The studios are conspicuous by their absence this year? Why do you think this is?
When they have films ready we show them but this year nothing was ready at the right time for a Cannes premiere. Alien Covenant comes out two weeks before Cannes and Dunkirk was not ready. It’s a coincidence.
And Luc Besson’s Valerian And The City Of A Thousand Planets? Did you talk to Besson?
It’s the same situation. It’s not ready.
We were surprised to see the inclusion of two TV series – Jane Campion’s Top Of The Lake and David Lynch’s Twin Peaks – given you have always said Cannes is for cinema. Why this change of heart?
As I said in the press conference, it’s a way of checking in with two important filmmakers – both Palme d’Or winners as well as former presidents of the jury – who happen to have now made TV series.
So there are no plans to incorporate high-end series into the Official Selection from now on?
No. Not at all. Not at all.
Do you watch TV series?
Yes, but as an amateur, not professionally. Cannes is a festival of cinema. TV series can also be cinematic but they’re also something else. Even at technical level a film festival is not the same as a festival dedicated to TV series.
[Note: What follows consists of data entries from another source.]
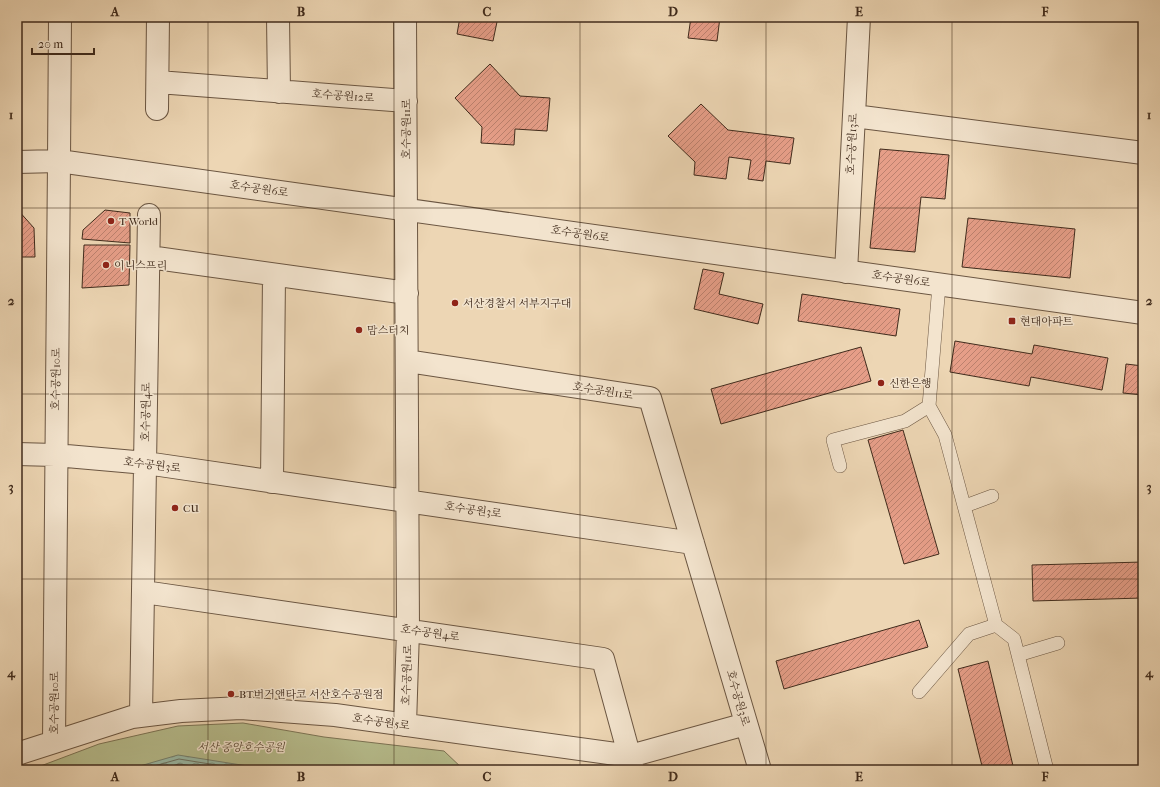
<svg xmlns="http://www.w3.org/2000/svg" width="1160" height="787" viewBox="0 0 1160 787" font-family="'IM FELL French Canon','Noto Serif KR',serif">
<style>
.green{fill:#b7be8e;stroke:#7c7455}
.water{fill:url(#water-waves);stroke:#76816f}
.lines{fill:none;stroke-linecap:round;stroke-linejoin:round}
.shore{stroke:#6d7262;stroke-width:1}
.building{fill:url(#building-hatch);stroke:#402b1c}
.service-casing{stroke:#6b5642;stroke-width:14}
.minor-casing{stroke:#6b5642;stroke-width:24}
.tertiary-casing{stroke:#6b5642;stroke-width:24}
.service{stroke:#f3e4ce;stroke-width:13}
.minor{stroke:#f3e4ce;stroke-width:22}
.tertiary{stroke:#f3e4ce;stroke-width:22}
.grid{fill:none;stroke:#402b1c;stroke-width:1;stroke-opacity:0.55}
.poi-dot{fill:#8f2418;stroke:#f3e4ce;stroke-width:1.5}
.labels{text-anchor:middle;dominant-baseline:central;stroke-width:3;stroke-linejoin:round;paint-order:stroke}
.street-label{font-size:11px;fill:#402b1c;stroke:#f3e4ce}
.poi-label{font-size:11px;fill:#402b1c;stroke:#f3e4ce;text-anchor:start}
.park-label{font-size:11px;font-style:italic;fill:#584833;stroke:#f3e4ce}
.neatline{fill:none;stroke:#402b1c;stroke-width:1.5}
.grid-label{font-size:13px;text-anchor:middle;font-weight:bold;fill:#402b1c}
</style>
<defs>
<pattern id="water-waves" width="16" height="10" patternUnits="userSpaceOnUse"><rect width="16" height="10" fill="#9abaa7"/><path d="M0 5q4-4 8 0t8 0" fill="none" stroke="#7f9787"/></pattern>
<pattern id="building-hatch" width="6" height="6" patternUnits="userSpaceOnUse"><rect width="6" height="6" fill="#e69e88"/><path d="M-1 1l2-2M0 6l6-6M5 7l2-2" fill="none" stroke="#bc816e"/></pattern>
</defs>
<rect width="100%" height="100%" fill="#edd6b4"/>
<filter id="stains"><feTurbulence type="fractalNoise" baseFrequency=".005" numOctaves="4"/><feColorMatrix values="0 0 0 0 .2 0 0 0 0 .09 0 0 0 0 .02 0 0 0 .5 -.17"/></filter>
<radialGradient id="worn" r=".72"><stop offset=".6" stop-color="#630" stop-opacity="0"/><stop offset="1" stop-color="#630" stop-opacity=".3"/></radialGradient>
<path class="green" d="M243 723 324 737 444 751 464 770H30L99 744 178 726Z"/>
<path class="water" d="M178 755 273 770H126Z"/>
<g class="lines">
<path class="shore" d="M140 770 179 759 247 770
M158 770 179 764 216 770"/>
</g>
<path class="building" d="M460 17H498L493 41 457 34Z
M691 17H720L717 41 688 38Z
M490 64 520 96 550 98 547 131 515 129 514 145 481 143 482 127 455 98Z
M701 104 728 130 794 138 790 164 766 161 763 181 748 179 751 160 729 157 726 179 694 175 695 162 668 136Z
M880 149 949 155 945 199 921 197 915 252 870 248Z
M17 209 34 228 35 257H17Z
M105 210 130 213V243L82 239 83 230Z
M968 218 1075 229 1070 278 962 267Z
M84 245H130L129 285 82 288Z
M703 269 724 273 719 294 763 304 758 324 694 309Z
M802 294 900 309 896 336 798 321Z
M955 341 1032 354 1034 345 1108 358 1102 390 1031 377 1029 386 950 372Z
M861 347 871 381 721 424 711 389Z
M1126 364 1143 366V395L1123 393Z
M903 430 939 554 904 564 868 440Z
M1143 562V598L1033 601 1032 565Z
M919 620 928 647 784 689 776 661Z
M988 661 1014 770H983L958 669Z"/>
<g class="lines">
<g class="service-casing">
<path id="service" d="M939 285 929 406 945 435 996 625 1014 639 1047 770
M840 466 833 440 905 421 929 406
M965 506 992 496
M1018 655 1058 643
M919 692 969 634 996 625"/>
</g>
<g class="minor-casing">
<path id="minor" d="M278 17 279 92
M158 82 406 101
M157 109 158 17
M854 116 1143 153
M149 257 407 293
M846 272 859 17
M407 361 650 398 760 770
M17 454 55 455 146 463 693 543
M272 482 274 275
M144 592 603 659 633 769
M141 716 149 215
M405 725 408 630 405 17
M54 742 59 161
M17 754 132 717 181 711 241 708 335 715 630 756 746 724"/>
</g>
<g class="tertiary-casing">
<path id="tertiary" d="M59 161 60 17
M17 162 59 161 1143 313"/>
</g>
<use href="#service" class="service"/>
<use href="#minor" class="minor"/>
<use href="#tertiary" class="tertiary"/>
</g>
<path class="grid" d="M208 17V770M394 17V770M580 17V770M766 17V770M952 17V770M17 208H1143M17 394H1143M17 579H1143"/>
<g class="poi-dot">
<circle cx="111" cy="221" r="4"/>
<circle cx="106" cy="265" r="4"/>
<circle cx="455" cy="303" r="4"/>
<rect x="1008" y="317" width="8" height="8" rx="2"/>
<circle cx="359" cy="330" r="4"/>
<circle cx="881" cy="383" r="4"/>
<circle cx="175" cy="508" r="4"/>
<circle cx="231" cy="694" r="4"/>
</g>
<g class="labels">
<g class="street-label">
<text transform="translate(343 96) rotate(4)">호수공원12로</text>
<text transform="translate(406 129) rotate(-90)">호수공원11로</text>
<text transform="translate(852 144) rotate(-87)">호수공원13로</text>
<text transform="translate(259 189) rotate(8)">호수공원6로</text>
<text transform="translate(580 234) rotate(8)">호수공원6로</text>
<text transform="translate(901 279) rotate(8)">호수공원6로</text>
<text transform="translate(56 379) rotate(-89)">호수공원10로</text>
<text transform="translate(603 391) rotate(9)">호수공원11로</text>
<text transform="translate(146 412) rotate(-89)">호수공원4로</text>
<text transform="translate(152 465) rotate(7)">호수공원3로</text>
<text transform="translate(473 510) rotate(8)">호수공원3로</text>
<text transform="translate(430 633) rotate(8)">호수공원4로</text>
<text transform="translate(407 675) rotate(-88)">호수공원11로</text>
<text transform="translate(738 698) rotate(74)">호수공원3로</text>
<text transform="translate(54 703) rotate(-90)">호수공원10로</text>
<text transform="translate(381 722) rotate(8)">호수공원5로</text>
</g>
<g class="poi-label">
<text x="119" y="221">T World</text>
<text x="114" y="265">이니스프리</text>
<text x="463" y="303">서산경찰서 서부지구대</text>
<text x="1020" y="321">현대아파트</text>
<text x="367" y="330">맘스터치</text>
<text x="889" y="383">신한은행</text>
<text x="183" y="508">CU</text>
<text x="239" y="694">BT버거앤타코 서산호수공원점</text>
</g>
<g class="park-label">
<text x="241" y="747">서산 중앙호수공원</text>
</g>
</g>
<rect width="1160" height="787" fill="none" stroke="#edd6b4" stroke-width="44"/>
<path d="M32 48v6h62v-6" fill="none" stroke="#402b1c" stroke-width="2"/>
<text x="38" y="48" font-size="12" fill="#402b1c" stroke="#f3e4ce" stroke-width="3" paint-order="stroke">20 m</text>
<rect x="22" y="22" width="1116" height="743" class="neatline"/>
<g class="grid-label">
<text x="115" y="16">A</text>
<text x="301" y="16">B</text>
<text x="487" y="16">C</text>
<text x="673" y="16">D</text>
<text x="859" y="16">E</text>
<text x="1045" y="16">F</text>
<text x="11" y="119">1</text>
<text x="1149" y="119">1</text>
<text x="11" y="305">2</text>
<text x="1149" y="305">2</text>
<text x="11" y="491">3</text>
<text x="1149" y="491">3</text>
<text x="11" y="677">4</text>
<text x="1149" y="677">4</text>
<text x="115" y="781">A</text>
<text x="301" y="781">B</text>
<text x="487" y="781">C</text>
<text x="673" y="781">D</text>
<text x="859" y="781">E</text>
<text x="1045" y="781">F</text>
</g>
<rect width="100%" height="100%" filter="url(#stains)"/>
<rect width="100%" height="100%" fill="url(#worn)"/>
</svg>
Cannes is about cinema.
This year’s Selection is political in tone, with films touching on hot topics like immigration, the refugee crisis, the environment, animal cruelty and chemical warfare. Was this a deliberate aim on the part of the festival?
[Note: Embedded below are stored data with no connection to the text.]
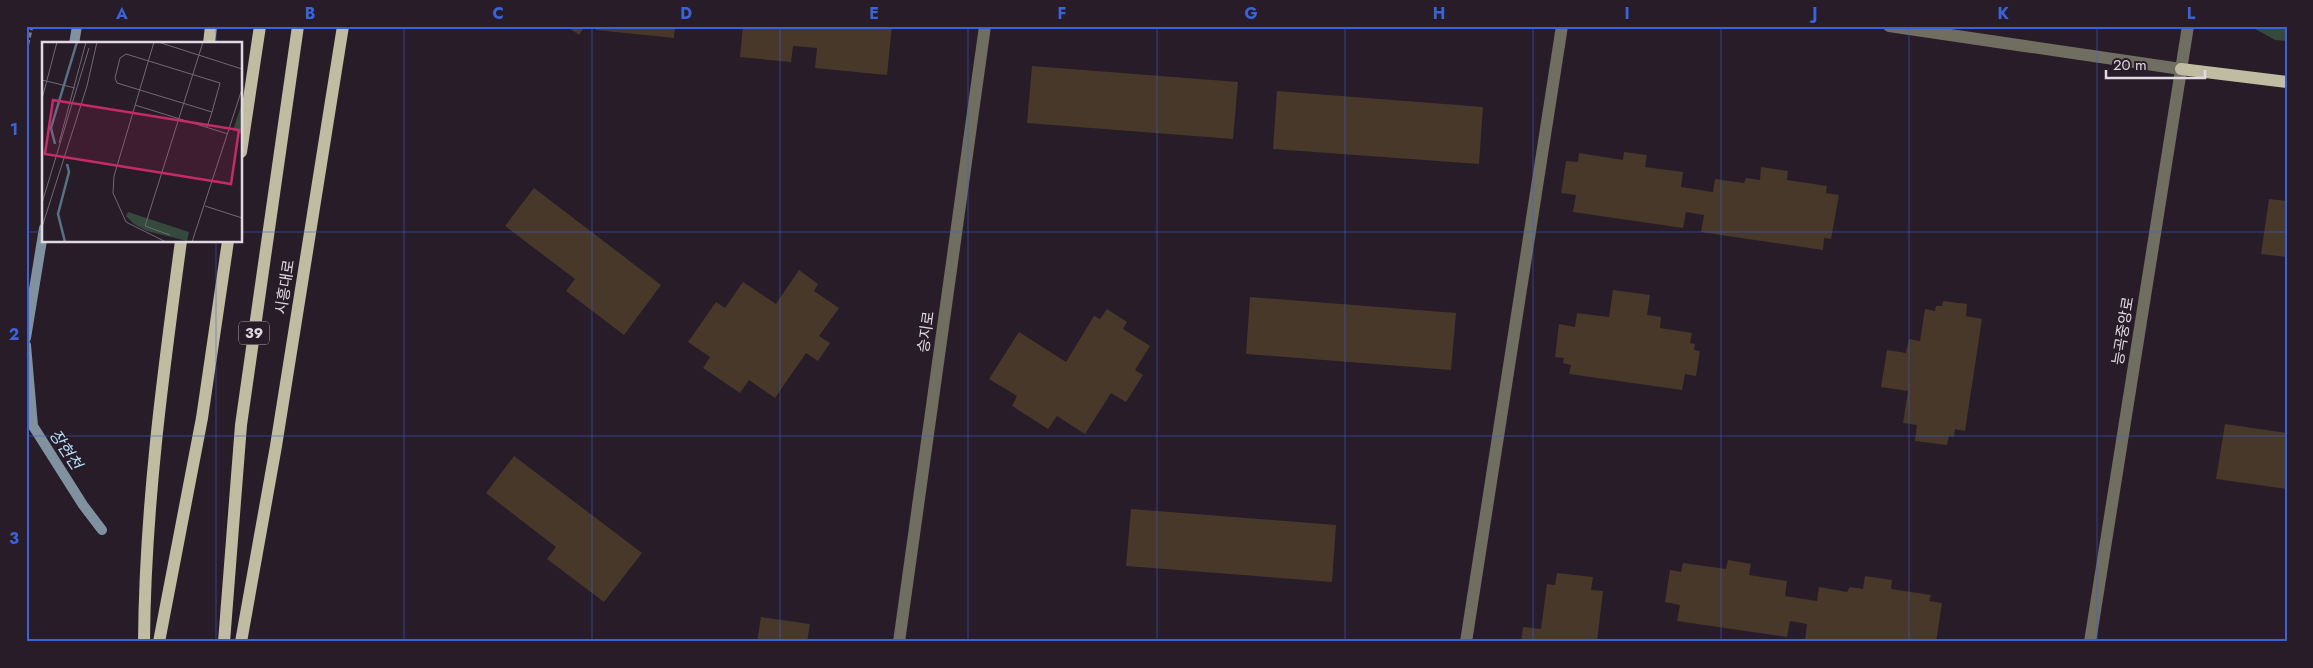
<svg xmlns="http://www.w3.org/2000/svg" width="2313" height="668" font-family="Jost,'Noto Sans KR',sans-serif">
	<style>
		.green { fill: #354a3d }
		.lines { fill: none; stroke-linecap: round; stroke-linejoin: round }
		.stream { stroke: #8091a0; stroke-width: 10 }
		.building { fill: #47382a }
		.path { stroke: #7e747f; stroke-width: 3; stroke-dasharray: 5 2.5; stroke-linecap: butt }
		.minor { stroke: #6f6e61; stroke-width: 12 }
		.major { stroke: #c0bca2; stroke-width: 12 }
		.grid { fill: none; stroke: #3a63da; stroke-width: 1; stroke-opacity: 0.55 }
		.labels { text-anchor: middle; stroke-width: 4; stroke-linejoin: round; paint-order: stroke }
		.shield { fill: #281c29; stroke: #aaa0aa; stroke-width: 1 }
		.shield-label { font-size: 14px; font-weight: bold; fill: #e1d9e2 }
		.street-label { font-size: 15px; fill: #e1d9e2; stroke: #281c29 }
		.water-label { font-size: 16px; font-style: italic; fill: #b7e0fc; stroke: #281c29 }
		.inset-river { fill: none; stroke: #577284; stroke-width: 2.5 }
		.inset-road { fill: none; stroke: #726873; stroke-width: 1 }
		.view { fill: #c52b68; fill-opacity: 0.15; stroke: #c52b68; stroke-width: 2.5 }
		.inset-edge { fill: none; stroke: #e1d9e2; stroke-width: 2.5 }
		.neatline { fill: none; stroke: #3a63da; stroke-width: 2 }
		.grid-label { font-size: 16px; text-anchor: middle; font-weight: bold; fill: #3a63da }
	</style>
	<rect width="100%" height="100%" fill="#281c29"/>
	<path class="green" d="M 2250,26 L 2287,26 L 2287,41 L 2275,40 Z"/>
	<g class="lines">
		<path class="stream" d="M 74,44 L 77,26
			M 26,338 L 44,228
			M 26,345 L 33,426 L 83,505 L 102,530"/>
	</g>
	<path class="building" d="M 566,26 L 585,26 L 579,35 Z
		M 597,26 L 675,26 L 674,38 L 596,30 Z
		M 743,26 L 892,26 L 887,75 L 815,68 L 817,48 L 793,46 L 791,62 L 740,57 Z
		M 1032,66 L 1238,82 L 1233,139 L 1027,123 Z
		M 1277,91 L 1483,107 L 1479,164 L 1273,149 Z
		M 1624,152 L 1647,155 L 1645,167 L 1683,172 L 1681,187 L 1713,192 L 1715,179 L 1744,183 L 1746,178 L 1760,180 L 1761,167 L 1788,171 L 1787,180 L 1827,186 L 1826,193 L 1839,195 L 1831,239 L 1824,238 L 1823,250 L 1701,232 L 1704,215 L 1686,212 L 1683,228 L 1573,212 L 1576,195 L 1561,193 L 1566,161 L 1578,162 L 1579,153 L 1623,160 Z
		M 534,188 L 661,285 L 624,335 L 566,291 L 575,279 L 505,226 Z
		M 2269,199 L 2287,201 L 2287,257 L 2261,254 Z
		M 799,270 L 818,284 L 814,291 L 839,308 L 819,336 L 830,343 L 818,361 L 806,353 L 775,398 L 749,380 L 740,393 L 703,368 L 710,357 L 688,342 L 716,302 L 725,308 L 743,282 L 776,304 Z
		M 1613,290 L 1650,295 L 1647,315 L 1661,317 L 1660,328 L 1692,333 L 1690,343 L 1695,344 L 1694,350 L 1700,351 L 1696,376 L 1685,374 L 1682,390 L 1569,374 L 1571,365 L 1563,363 L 1564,358 L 1555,357 L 1559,324 L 1575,327 L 1577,313 L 1609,317 Z
		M 1250,297 L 1456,313 L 1451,370 L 1246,354 Z
		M 1943,301 L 1967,304 L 1966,316 L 1982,319 L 1965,431 L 1955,429 L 1954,437 L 1949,436 L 1947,445 L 1915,441 L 1917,425 L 1903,423 L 1908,391 L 1881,387 L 1887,350 L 1906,353 L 1909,339 L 1920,341 L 1925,309 L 1935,311 L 1936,306 L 1942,306 Z
		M 1107,309 L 1127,322 L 1123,329 L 1150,346 L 1135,370 L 1143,375 L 1126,402 L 1111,393 L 1085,434 L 1057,416 L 1048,429 L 1012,406 L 1017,396 L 989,379 L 1019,332 L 1066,362 L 1094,316 L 1100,319 Z
		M 2225,424 L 2287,433 L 2287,489 L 2216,479 Z
		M 514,456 L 642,553 L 604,602 L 547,559 L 556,547 L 486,493 Z
		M 1131,509 L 1336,525 L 1332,582 L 1126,566 Z
		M 1728,560 L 1751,564 L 1749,575 L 1787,581 L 1785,596 L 1817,601 L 1819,587 L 1847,592 L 1850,587 L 1863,589 L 1865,576 L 1892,580 L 1891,589 L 1931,595 L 1929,601 L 1942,603 L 1936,642 L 1810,642 L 1805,641 L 1807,624 L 1790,621 L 1787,637 L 1677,621 L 1680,605 L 1665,602 L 1670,570 L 1681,572 L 1683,563 L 1726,569 Z
		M 1557,573 L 1593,577 L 1591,590 L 1603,591 L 1597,642 L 1521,642 L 1523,627 L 1541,629 L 1547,584 L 1555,585 Z
		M 761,617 L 810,624 L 807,642 L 757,642 Z"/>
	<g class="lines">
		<path class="path" d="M 26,52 L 32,26"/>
		<path class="minor" d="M 1889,26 L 2181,69
			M 899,642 L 985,26
			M 1466,642 L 1562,26
			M 2090,642 L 2188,26"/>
		<path class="major" d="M 209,44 L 211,26
			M 2181,69 L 2287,82
			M 241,152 L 260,26
			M 144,642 C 145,507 163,374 181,241
			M 159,642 L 202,418 L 228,241
			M 224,642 L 241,425 L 298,26
			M 241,642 L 276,446 L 343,26"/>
	</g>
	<path class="grid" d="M 216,26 L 216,44M 404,26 L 404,642M 592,26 L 592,642M 780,26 L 780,642M 968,26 L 968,642M 1157,26 L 1157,642M 1345,26 L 1345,642M 1533,26 L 1533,642M 1721,26 L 1721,642M 1909,26 L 1909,642M 2097,26 L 2097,642M 26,232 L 44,232M 241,232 L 2287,232M 216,241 L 216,642M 26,436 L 2287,436"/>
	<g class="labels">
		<rect class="shield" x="239" y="321.5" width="30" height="23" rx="4"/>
		<g class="shield-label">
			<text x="254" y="338">39</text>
		</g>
		<g class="street-label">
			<text transform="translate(285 287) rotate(-81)" y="5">시흥대로</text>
			<text transform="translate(2123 331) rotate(-81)" y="5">능곡중앙로</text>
			<text transform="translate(926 332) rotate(-82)" y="5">승지로</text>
		</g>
		<g class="water-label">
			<text transform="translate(66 449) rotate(56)" y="6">장현천</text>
		</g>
	</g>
	<g transform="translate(42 42)">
		<rect width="200" height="200" fill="#281c29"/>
		<path d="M 200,61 L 200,92 L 191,88 ZM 86,170 L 147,190 L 145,199 L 105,189 L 92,182 L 84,174 Z" fill="#354a3d"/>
		<path class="inset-river" d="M 13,102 L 9,86 L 35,0M 23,200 L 16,172 L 27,130 L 25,122"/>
		<path class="inset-road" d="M 112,0 L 72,134 L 71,151 L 84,180 L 124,200M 116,0 L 200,27M 0,38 L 33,46M 0,57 L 15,0M 93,63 L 186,92M 165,85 L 170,70 L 178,41 L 84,12 L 78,16 L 73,36 L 75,41 L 170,70M 17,101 L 44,0M 0,161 L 47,6M 163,164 L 200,176M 0,185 L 45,44 L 55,0M 128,193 L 103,184 L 161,0M 150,200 L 200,47"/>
		<path class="view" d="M 11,58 L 197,88 L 189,142 L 3,112 Z"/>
		<rect width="200" height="200" class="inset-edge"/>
	</g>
	<rect width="2313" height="668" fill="none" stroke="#281c29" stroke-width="55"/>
	<path d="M2106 70v8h99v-8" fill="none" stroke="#e1d9e2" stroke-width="2.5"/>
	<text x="2113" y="70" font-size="15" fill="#e1d9e2" stroke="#281c29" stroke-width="4" paint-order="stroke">20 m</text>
	<rect x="28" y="28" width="2258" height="612" class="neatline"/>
	<g class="grid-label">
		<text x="122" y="19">A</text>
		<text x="310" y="19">B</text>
		<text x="498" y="19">C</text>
		<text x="686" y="19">D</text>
		<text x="874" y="19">E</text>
		<text x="1062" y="19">F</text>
		<text x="1251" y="19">G</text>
		<text x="1439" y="19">H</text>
		<text x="1627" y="19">I</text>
		<text x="1815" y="19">J</text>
		<text x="2003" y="19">K</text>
		<text x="2191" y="19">L</text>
		<text x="14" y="135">1</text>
		<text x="14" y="340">2</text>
		<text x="14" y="544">3</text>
	</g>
</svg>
When the Selection has a political edge, it’s not that the festival is trying to be political; it’s the artists who are being political. Immigration wasn’t really a subject 10 years ago, but today it is. Filmmakers often make films situated in the world in which they live, and that is one of today’s realities.
Do you feel more under pressure as you prepare the 70th edition, in terms of the breadth of the programme and the need to reflect the past, present and future of cinema?
No not really. The inclusion of Inarritu’s virtual reality work was an attempt to look at the future. Where this new technology will take us I can’t say, but what’s important about this work is that it’s the work of an artist. The festival’s past will be explored in Cannes Classics, for which we’ll do a separate announcement. The idea is to focus on films which have a special place in the history of Cannes, going right back to the early years.
Why do you get so irritated when journalists ask you about the absence of their national cinema in the Selection in the press conference? They’re just doing their job.
It’s silly to say I am from such and such a country and why isn’t the cinema of my country represented. I’ve received emails from the whole world saying it was grotesque. I’m talking about universality and they are talking about ‘my country, my country’. If they ask that question it’s because their newspaper owners ask them to do so. I find this ridiculous. We’re there to talk about cinema, not national flags.
At the risk of irritating you, how many Chinese films were submitted?
I don’t know, I don’t know. I don’t want to reply to this question. I don’t give a damn about these nationalistic questions. I don’t know how many French, English, Italian or Chinese titles we received. We’re not an institute of statistics that has to give answers to those kinds of questions, which have nothing to do with what we’re trying to do in Cannes.
In your book Selection Officielle you talk about the fact Jérôme Seydoux asked you at the end of 2016 to succeed him as president of Pathé but after much consideration you turned him down to stay at the festival and the Institut Lumière in Lyon. Could you still take up the offer in the future?
I am staying with the festival. What will happen in the future, I can’t say. No-one knows the future. But for now, I am focusing on the 70th edition.
Is there anything you would like to add, that I’ve not touched on?
Only what I said earlier in the press conference, that we want to a hold a festival which is human, joyful and generous. We want the festival to be a celebration of cinema; reflecting on it is something necessary in our lives, on how Cannes is also necessary for cinema.